Confirmation logjam
Mae Kuykendall
mae.kuykendall at LAW.MSU.EDU
Sun Oct 20 17:48:29 PDT 2002
I had a thought similar to that of Vasan Kesavan, as follows:
I hope not to resist novel re-interpretations of text long left unattended by careful readers. Nonetheless, I find that the natural reading of the entire clause is that the Constitution mandates advice and consent for some set of officers (other than Ambassadors, other public Ministers and consuls, and Judges of the supreme court), which the clause refers to as "all other Officers of the United States, whose appointments are not herein otherwise provided for, and which shall be established by law." The exception phrase, "but the Congress may by law vest the appointment of such inferior Officers, as they may think proper, in the President alone, in the Courts of Law, or in the Heads of Departments" functions more as a supplement than a qualification. If seen as a qualification, the clause could, if applied vigorously, end the advice and consent process for all officers other than those specifically named. Nonetheless, if one were to accept the reading suggested, it does not necessarily follow that the natural place to vest the sole appointment power for federal judges would be the President. Rather, the Courts of Law would seem to be the more logical candidate and even the better policy choice. Perhaps we are due for a professionally trained corps of federal judges, mentored and appointed by the Judicial Conference. The Judicial Conference and the related bodies of the Courts of Law, such as the Federal Judicial Center, already play a considerable role in training and even supervising federal judges. While I cannot help but think that the idea of any reading except the one that has been applied since the creation of the lower federal courts is most unlikely, if there is a basis for a departure from the long established reading, the next logical inference as a matter of the text is that the Courts of Law should name the judges, who have been deemed to be their "inferior" Officers.
Mae Kuykendall
>>> Kesavan at FRANCISCOPARTNERS.COM 10/20/02 04:15PM >>>
I'd like to raise another issue for discussion which no one has yet mentioned:
Isn't the "but" part of the Appointments Clause best read to prohibit *inter-branch* appointments?
One reason, I submit, why the Independent Counsel statute was unconstitutional is because it allowed Article III judges to pick Article II officers.
On this line of reasoning, the Congress and the President couldn't agree by statute to allow the President to pick Article III judges. If Article III judges on lower courts are inferior officers (I am not convinced that judges on inferior courts are inferior officers, but I'll leave this point for later), then at most the appointment of those officers might be vested in the "Courts of Law." One image here is the Justices of the U.S. Supreme Court selecting "inferior" members of "their house."
Vasan Kesavan
-----Original Message-----
From: Eastman, John <jeastman at CHAPMAN.EDU>
To: CONLAWPROF at listserv.ucla.edu <CONLAWPROF at listserv.ucla.edu>
Sent: Fri Oct 18 14:55:56 2002
Subject: Confirmation logjam
Yesterday's Wall Street Journal carried an op-ed in which I propose legislation that would vest the appointment of lower court judges in the President alone whenever the Senate has failed to act within six months on a judicial nomination. I initially made the proposal in a hearing before the House Judiciary Committee subcommittee on the Constitution last week.

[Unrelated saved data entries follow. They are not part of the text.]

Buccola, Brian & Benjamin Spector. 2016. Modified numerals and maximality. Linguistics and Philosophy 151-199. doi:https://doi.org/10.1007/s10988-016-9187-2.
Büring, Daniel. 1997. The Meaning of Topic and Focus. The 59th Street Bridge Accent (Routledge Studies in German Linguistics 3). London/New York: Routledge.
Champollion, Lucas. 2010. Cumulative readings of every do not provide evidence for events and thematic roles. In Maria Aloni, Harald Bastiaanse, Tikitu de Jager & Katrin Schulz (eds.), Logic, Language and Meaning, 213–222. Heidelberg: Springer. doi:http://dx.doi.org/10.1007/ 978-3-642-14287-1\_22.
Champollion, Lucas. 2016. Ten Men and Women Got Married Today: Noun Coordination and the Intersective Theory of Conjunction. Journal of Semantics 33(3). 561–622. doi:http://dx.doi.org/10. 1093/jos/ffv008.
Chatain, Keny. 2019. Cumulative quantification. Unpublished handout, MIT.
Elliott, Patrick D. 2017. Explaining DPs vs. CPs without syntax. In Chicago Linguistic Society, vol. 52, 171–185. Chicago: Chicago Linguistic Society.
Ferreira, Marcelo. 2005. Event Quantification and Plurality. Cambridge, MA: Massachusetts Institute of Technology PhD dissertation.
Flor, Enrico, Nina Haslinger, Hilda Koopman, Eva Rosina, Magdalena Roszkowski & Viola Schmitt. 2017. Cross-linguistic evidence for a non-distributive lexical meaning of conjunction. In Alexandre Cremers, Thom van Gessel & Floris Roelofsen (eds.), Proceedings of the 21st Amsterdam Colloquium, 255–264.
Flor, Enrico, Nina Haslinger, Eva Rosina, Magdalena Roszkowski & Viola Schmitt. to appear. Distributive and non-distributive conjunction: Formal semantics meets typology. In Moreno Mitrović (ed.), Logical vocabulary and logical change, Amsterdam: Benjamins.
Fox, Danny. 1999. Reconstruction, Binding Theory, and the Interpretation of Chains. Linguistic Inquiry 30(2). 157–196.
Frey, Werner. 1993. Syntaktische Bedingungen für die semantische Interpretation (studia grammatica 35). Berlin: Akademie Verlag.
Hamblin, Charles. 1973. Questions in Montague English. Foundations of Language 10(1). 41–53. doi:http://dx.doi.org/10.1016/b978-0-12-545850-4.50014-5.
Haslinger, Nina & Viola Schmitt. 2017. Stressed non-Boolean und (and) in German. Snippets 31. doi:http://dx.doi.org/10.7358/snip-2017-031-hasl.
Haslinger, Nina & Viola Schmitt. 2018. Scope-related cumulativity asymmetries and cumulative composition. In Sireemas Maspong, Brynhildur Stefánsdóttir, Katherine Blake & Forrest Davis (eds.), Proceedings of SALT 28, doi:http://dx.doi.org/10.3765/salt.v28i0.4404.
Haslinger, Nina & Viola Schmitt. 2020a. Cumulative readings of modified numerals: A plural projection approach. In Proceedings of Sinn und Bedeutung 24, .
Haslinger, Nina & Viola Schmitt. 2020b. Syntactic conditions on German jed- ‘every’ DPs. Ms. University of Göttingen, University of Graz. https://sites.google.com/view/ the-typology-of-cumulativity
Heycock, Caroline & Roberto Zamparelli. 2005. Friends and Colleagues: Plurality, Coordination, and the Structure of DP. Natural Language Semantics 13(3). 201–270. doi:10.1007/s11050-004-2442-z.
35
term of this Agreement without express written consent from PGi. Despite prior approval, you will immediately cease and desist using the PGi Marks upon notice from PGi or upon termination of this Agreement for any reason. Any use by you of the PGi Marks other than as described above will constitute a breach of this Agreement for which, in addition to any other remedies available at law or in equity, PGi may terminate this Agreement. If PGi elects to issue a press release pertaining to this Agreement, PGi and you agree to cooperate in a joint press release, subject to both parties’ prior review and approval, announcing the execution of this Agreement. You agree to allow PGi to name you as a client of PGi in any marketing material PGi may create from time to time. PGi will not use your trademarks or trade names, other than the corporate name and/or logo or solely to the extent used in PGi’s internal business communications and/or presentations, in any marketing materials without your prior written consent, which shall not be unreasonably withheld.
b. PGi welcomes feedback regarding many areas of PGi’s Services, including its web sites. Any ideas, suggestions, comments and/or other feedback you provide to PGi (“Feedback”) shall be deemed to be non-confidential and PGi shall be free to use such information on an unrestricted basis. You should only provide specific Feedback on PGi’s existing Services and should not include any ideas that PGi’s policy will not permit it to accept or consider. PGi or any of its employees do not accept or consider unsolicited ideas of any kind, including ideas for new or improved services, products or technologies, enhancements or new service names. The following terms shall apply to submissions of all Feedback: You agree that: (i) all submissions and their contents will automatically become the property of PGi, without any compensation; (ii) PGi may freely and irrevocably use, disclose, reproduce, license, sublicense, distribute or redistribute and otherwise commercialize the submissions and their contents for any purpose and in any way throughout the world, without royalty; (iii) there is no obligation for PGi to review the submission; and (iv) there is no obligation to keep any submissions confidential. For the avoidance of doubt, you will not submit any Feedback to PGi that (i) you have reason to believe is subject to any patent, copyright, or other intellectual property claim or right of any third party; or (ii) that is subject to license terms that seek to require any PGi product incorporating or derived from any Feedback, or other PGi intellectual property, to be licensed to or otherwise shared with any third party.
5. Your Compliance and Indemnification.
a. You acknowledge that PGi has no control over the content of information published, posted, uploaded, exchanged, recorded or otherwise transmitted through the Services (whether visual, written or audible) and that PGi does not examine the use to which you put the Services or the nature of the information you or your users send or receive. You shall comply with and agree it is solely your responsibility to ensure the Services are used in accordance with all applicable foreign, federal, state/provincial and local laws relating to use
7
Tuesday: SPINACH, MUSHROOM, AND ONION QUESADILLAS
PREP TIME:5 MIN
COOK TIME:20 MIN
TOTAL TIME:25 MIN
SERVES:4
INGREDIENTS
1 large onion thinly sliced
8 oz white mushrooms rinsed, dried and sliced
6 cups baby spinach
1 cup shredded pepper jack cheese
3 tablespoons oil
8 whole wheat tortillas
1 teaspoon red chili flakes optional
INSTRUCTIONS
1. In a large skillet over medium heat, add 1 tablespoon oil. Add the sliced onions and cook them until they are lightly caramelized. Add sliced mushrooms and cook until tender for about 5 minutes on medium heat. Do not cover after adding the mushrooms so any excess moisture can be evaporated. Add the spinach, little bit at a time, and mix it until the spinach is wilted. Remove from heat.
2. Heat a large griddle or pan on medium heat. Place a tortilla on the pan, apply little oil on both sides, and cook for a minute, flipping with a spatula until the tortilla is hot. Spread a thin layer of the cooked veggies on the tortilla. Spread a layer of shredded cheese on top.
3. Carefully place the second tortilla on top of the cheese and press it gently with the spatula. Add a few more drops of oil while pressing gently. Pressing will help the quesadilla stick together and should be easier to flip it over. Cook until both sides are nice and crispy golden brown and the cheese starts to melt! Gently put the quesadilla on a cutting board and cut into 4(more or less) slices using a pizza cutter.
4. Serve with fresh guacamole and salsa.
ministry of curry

I'd be curious to hear what folks on this list think about the proposal.
John Eastman
Chapman University School of Law
P.S. The op-ed is available at http://online.wsj.com/article/0,,SB1034814802784273388-search,00.html?collection=wsjie/30day <http://online.wsj.com/article/0,,SB1034814802784273388-search,00.html?collection=wsjie/30day&vql-string=%28%28Eastman%29%3Cin%3E%28article%2Dbody%29%3Cor%3E%28article%2Ddoc%2Dtype%3CCONTAINS%3EEastman%29%29> &vql-string=%28%28Eastman%29%3Cin%3E%28article%2Dbody%29%3Cor%3E%28article%2Ddoc%2Dtype%3CCONTAINS%3EEastman%29%29 for Wall Street Journal subscribers.